== Segment start ==

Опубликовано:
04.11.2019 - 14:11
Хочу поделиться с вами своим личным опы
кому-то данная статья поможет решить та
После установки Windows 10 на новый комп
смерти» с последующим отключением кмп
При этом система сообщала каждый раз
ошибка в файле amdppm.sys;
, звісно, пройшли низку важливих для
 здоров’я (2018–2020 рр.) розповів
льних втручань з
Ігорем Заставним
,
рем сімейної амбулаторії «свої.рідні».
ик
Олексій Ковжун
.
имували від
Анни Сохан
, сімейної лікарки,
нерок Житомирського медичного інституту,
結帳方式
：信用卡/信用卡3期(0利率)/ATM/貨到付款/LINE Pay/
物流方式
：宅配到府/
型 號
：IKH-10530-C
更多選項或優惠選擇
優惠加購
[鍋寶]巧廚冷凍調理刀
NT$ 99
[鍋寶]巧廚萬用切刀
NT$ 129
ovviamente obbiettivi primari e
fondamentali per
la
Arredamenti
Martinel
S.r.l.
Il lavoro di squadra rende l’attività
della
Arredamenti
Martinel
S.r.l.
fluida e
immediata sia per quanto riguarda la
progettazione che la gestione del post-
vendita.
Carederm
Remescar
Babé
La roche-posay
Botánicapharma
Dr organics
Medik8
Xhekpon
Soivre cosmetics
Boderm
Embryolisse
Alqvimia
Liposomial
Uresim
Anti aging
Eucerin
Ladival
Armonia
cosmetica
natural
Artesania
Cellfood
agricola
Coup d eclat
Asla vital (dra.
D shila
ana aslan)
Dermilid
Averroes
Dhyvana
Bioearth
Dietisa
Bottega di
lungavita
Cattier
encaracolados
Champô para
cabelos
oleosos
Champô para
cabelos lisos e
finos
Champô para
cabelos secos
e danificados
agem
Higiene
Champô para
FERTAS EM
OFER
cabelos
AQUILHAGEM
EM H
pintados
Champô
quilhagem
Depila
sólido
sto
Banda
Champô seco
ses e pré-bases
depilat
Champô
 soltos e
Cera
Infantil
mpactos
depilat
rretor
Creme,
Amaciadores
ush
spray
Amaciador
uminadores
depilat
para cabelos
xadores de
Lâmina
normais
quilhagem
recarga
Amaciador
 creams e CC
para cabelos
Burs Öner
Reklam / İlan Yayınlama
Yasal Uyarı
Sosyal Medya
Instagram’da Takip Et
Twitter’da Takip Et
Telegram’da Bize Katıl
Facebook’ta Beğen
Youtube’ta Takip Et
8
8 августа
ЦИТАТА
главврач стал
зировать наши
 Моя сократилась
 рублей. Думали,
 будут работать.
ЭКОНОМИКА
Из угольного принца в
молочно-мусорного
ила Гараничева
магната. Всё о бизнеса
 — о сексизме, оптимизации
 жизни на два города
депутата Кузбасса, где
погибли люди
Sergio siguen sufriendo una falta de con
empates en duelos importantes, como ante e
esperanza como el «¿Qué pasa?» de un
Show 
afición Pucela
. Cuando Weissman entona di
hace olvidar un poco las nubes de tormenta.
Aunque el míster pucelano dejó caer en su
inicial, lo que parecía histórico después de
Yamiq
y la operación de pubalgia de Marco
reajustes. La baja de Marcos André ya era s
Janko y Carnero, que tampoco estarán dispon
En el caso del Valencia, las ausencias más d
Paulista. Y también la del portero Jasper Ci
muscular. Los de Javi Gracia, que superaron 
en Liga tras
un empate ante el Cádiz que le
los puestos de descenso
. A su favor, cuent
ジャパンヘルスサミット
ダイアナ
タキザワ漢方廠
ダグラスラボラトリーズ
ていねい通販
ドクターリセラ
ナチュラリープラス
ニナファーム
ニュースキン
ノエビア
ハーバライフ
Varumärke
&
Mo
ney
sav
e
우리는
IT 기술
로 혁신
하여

== Segment end ==

ABOUT THIS EXERCISE: Only the lines above from the line with "Twitter’da Takip Et" to the line with "Aunque el míster pucelano dejó caer en su", those two lines included, should be reproduced exactly.

SOLUTION:
Twitter’da Takip Et
Telegram’da Bize Katıl
Facebook’ta Beğen
Youtube’ta Takip Et
8
8 августа
ЦИТАТА
главврач стал
зировать наши
 Моя сократилась
 рублей. Думали,
 будут работать.
ЭКОНОМИКА
Из угольного принца в
молочно-мусорного
ила Гараничева
магната. Всё о бизнеса
 — о сексизме, оптимизации
 жизни на два города
депутата Кузбасса, где
погибли люди
Sergio siguen sufriendo una falta de con
empates en duelos importantes, como ante e
esperanza como el «¿Qué pasa?» de un
Show 
afición Pucela
. Cuando Weissman entona di
hace olvidar un poco las nubes de tormenta.
Aunque el míster pucelano dejó caer en su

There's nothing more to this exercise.